------ Extracted information

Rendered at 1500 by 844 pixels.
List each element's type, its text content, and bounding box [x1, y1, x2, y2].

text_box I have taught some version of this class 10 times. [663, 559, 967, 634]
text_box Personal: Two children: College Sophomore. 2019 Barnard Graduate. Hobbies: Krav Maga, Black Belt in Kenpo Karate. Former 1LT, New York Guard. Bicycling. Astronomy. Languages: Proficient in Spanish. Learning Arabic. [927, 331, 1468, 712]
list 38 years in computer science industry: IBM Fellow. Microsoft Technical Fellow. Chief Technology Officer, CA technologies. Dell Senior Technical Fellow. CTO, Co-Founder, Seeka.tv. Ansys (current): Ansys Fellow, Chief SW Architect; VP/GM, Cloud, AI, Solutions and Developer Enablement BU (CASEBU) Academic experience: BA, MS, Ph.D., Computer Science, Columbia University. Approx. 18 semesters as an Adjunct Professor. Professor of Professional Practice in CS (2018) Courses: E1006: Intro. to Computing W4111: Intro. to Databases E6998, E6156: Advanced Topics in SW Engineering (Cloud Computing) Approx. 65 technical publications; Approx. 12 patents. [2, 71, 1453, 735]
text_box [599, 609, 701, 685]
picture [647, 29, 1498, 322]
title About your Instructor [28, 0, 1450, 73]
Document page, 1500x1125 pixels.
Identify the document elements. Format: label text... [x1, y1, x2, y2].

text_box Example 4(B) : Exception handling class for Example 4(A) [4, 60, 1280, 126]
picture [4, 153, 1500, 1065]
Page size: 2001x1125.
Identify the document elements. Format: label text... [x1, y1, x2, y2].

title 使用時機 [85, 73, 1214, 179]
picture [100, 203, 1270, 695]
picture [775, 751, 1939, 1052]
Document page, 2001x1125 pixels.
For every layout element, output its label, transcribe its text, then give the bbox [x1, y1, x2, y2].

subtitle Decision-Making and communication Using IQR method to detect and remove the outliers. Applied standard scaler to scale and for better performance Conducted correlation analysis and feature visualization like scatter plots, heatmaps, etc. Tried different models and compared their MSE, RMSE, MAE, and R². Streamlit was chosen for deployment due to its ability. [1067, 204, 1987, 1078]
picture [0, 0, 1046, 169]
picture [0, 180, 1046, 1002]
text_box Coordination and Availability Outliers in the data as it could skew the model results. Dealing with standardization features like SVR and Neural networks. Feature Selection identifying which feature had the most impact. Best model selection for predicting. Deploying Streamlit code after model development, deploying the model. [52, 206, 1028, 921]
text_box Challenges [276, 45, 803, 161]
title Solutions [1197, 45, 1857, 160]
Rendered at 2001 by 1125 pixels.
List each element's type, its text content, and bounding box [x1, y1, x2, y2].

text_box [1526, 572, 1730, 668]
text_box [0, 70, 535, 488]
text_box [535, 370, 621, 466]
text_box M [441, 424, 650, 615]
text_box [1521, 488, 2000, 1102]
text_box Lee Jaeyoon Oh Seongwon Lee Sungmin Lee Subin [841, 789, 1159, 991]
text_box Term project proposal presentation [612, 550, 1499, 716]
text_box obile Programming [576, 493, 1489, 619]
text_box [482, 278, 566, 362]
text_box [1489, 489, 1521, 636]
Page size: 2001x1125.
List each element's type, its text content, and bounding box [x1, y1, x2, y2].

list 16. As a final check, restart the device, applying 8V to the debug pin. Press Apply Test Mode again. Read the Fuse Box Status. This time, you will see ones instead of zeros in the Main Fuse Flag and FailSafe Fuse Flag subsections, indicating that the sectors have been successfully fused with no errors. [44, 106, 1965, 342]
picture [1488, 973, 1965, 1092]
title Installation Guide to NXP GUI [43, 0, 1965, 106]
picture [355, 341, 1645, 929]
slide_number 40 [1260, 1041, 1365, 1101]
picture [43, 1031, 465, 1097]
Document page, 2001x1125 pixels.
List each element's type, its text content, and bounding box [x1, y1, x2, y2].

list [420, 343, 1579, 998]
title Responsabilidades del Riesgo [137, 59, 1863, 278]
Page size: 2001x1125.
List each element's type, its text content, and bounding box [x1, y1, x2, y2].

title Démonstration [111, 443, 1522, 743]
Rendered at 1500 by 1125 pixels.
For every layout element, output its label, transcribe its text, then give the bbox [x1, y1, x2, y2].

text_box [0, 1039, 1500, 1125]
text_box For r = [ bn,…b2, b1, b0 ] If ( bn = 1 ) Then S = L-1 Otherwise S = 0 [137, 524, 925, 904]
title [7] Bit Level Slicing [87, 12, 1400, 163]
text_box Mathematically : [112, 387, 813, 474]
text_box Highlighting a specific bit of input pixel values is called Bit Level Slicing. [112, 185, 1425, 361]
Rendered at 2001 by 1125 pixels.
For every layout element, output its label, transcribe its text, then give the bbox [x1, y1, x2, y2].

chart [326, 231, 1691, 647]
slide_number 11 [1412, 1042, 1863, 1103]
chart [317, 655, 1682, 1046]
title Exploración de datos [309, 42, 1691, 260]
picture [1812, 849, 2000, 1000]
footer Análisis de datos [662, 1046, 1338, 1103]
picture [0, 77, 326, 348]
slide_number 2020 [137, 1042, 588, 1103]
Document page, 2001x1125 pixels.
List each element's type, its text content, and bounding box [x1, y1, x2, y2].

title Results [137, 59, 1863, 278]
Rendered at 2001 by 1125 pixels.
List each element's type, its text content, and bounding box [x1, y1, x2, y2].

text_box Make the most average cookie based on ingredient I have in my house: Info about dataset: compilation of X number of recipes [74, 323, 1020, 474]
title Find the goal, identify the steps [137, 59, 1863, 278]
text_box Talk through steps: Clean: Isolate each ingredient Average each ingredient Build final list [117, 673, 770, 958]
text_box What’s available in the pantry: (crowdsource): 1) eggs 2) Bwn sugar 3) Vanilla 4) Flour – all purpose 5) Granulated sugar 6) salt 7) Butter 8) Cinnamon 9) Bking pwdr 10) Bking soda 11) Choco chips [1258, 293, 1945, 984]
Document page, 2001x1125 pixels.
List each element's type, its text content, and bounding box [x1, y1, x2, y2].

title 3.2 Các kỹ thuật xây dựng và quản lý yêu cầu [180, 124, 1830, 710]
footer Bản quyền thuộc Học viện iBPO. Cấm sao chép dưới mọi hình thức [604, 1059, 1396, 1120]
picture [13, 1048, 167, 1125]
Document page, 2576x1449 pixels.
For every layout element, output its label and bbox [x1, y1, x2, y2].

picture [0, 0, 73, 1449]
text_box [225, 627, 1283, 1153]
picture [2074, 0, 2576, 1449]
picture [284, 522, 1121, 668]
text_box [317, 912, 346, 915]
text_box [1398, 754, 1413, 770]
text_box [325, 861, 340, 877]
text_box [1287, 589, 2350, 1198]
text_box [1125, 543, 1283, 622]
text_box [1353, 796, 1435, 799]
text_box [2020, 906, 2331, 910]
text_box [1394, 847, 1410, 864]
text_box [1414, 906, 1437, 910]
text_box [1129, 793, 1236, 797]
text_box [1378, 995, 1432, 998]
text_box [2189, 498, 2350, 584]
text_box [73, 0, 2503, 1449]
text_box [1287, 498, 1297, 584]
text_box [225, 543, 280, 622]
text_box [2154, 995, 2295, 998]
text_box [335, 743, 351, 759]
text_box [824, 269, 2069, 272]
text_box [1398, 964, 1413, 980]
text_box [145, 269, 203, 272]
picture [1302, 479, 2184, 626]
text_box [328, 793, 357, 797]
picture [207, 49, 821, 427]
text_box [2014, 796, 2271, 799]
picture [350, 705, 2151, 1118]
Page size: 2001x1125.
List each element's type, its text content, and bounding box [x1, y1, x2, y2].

------------

**Work instructions:** Your response must repeat the entries above exactly, in full.

**Exercise solution:**
Rendered at 1500 by 844 pixels.
List each element's type, its text content, and bounding box [x1, y1, x2, y2].

text_box I have taught some version of this class 10 times. [663, 559, 967, 634]
text_box Personal: Two children: College Sophomore. 2019 Barnard Graduate. Hobbies: Krav Maga, Black Belt in Kenpo Karate. Former 1LT, New York Guard. Bicycling. Astronomy. Languages: Proficient in Spanish. Learning Arabic. [927, 331, 1468, 712]
list 38 years in computer science industry: IBM Fellow. Microsoft Technical Fellow. Chief Technology Officer, CA technologies. Dell Senior Technical Fellow. CTO, Co-Founder, Seeka.tv. Ansys (current): Ansys Fellow, Chief SW Architect; VP/GM, Cloud, AI, Solutions and Developer Enablement BU (CASEBU) Academic experience: BA, MS, Ph.D., Computer Science, Columbia University. Approx. 18 semesters as an Adjunct Professor. Professor of Professional Practice in CS (2018) Courses: E1006: Intro. to Computing W4111: Intro. to Databases E6998, E6156: Advanced Topics in SW Engineering (Cloud Computing) Approx. 65 technical publications; Approx. 12 patents. [2, 71, 1453, 735]
text_box [599, 609, 701, 685]
picture [647, 29, 1498, 322]
title About your Instructor [28, 0, 1450, 73]
Document page, 1500x1125 pixels.
Identify the document elements. Format: label text... [x1, y1, x2, y2].

text_box Example 4(B) : Exception handling class for Example 4(A) [4, 60, 1280, 126]
picture [4, 153, 1500, 1065]
Page size: 2001x1125.
Identify the document elements. Format: label text... [x1, y1, x2, y2].

title 使用時機 [85, 73, 1214, 179]
picture [100, 203, 1270, 695]
picture [775, 751, 1939, 1052]
Document page, 2001x1125 pixels.
For every layout element, output its label, transcribe its text, then give the bbox [x1, y1, x2, y2].

subtitle Decision-Making and communication Using IQR method to detect and remove the outliers. Applied standard scaler to scale and for better performance Conducted correlation analysis and feature visualization like scatter plots, heatmaps, etc. Tried different models and compared their MSE, RMSE, MAE, and R². Streamlit was chosen for deployment due to its ability. [1067, 204, 1987, 1078]
picture [0, 0, 1046, 169]
picture [0, 180, 1046, 1002]
text_box Coordination and Availability Outliers in the data as it could skew the model results. Dealing with standardization features like SVR and Neural networks. Feature Selection identifying which feature had the most impact. Best model selection for predicting. Deploying Streamlit code after model development, deploying the model. [52, 206, 1028, 921]
text_box Challenges [276, 45, 803, 161]
title Solutions [1197, 45, 1857, 160]
Rendered at 2001 by 1125 pixels.
List each element's type, its text content, and bounding box [x1, y1, x2, y2].

text_box [1526, 572, 1730, 668]
text_box [0, 70, 535, 488]
text_box [535, 370, 621, 466]
text_box M [441, 424, 650, 615]
text_box [1521, 488, 2000, 1102]
text_box Lee Jaeyoon Oh Seongwon Lee Sungmin Lee Subin [841, 789, 1159, 991]
text_box Term project proposal presentation [612, 550, 1499, 716]
text_box obile Programming [576, 493, 1489, 619]
text_box [482, 278, 566, 362]
text_box [1489, 489, 1521, 636]
Page size: 2001x1125.
List each element's type, its text content, and bounding box [x1, y1, x2, y2].

list 16. As a final check, restart the device, applying 8V to the debug pin. Press Apply Test Mode again. Read the Fuse Box Status. This time, you will see ones instead of zeros in the Main Fuse Flag and FailSafe Fuse Flag subsections, indicating that the sectors have been successfully fused with no errors. [44, 106, 1965, 342]
picture [1488, 973, 1965, 1092]
title Installation Guide to NXP GUI [43, 0, 1965, 106]
picture [355, 341, 1645, 929]
slide_number 40 [1260, 1041, 1365, 1101]
picture [43, 1031, 465, 1097]
Document page, 2001x1125 pixels.
List each element's type, its text content, and bounding box [x1, y1, x2, y2].

list [420, 343, 1579, 998]
title Responsabilidades del Riesgo [137, 59, 1863, 278]
Page size: 2001x1125.
List each element's type, its text content, and bounding box [x1, y1, x2, y2].

title Démonstration [111, 443, 1522, 743]
Rendered at 1500 by 1125 pixels.
For every layout element, output its label, transcribe its text, then give the bbox [x1, y1, x2, y2].

text_box [0, 1039, 1500, 1125]
text_box For r = [ bn,…b2, b1, b0 ] If ( bn = 1 ) Then S = L-1 Otherwise S = 0 [137, 524, 925, 904]
title [7] Bit Level Slicing [87, 12, 1400, 163]
text_box Mathematically : [112, 387, 813, 474]
text_box Highlighting a specific bit of input pixel values is called Bit Level Slicing. [112, 185, 1425, 361]
Rendered at 2001 by 1125 pixels.
For every layout element, output its label, transcribe its text, then give the bbox [x1, y1, x2, y2].

chart [326, 231, 1691, 647]
slide_number 11 [1412, 1042, 1863, 1103]
chart [317, 655, 1682, 1046]
title Exploración de datos [309, 42, 1691, 260]
picture [1812, 849, 2000, 1000]
footer Análisis de datos [662, 1046, 1338, 1103]
picture [0, 77, 326, 348]
slide_number 2020 [137, 1042, 588, 1103]
Document page, 2001x1125 pixels.
List each element's type, its text content, and bounding box [x1, y1, x2, y2].

title Results [137, 59, 1863, 278]
Rendered at 2001 by 1125 pixels.
List each element's type, its text content, and bounding box [x1, y1, x2, y2].

text_box Make the most average cookie based on ingredient I have in my house: Info about dataset: compilation of X number of recipes [74, 323, 1020, 474]
title Find the goal, identify the steps [137, 59, 1863, 278]
text_box Talk through steps: Clean: Isolate each ingredient Average each ingredient Build final list [117, 673, 770, 958]
text_box What’s available in the pantry: (crowdsource): 1) eggs 2) Bwn sugar 3) Vanilla 4) Flour – all purpose 5) Granulated sugar 6) salt 7) Butter 8) Cinnamon 9) Bking pwdr 10) Bking soda 11) Choco chips [1258, 293, 1945, 984]
Document page, 2001x1125 pixels.
List each element's type, its text content, and bounding box [x1, y1, x2, y2].

title 3.2 Các kỹ thuật xây dựng và quản lý yêu cầu [180, 124, 1830, 710]
footer Bản quyền thuộc Học viện iBPO. Cấm sao chép dưới mọi hình thức [604, 1059, 1396, 1120]
picture [13, 1048, 167, 1125]
Document page, 2576x1449 pixels.
For every layout element, output its label and bbox [x1, y1, x2, y2].

picture [0, 0, 73, 1449]
text_box [225, 627, 1283, 1153]
picture [2074, 0, 2576, 1449]
picture [284, 522, 1121, 668]
text_box [317, 912, 346, 915]
text_box [1398, 754, 1413, 770]
text_box [325, 861, 340, 877]
text_box [1287, 589, 2350, 1198]
text_box [1125, 543, 1283, 622]
text_box [1353, 796, 1435, 799]
text_box [2020, 906, 2331, 910]
text_box [1394, 847, 1410, 864]
text_box [1414, 906, 1437, 910]
text_box [1129, 793, 1236, 797]
text_box [1378, 995, 1432, 998]
text_box [2189, 498, 2350, 584]
text_box [73, 0, 2503, 1449]
text_box [1287, 498, 1297, 584]
text_box [225, 543, 280, 622]
text_box [2154, 995, 2295, 998]
text_box [335, 743, 351, 759]
text_box [824, 269, 2069, 272]
text_box [1398, 964, 1413, 980]
text_box [145, 269, 203, 272]
picture [1302, 479, 2184, 626]
text_box [328, 793, 357, 797]
picture [207, 49, 821, 427]
text_box [2014, 796, 2271, 799]
picture [350, 705, 2151, 1118]
Page size: 2001x1125.
List each element's type, its text content, and bounding box [x1, y1, x2, y2].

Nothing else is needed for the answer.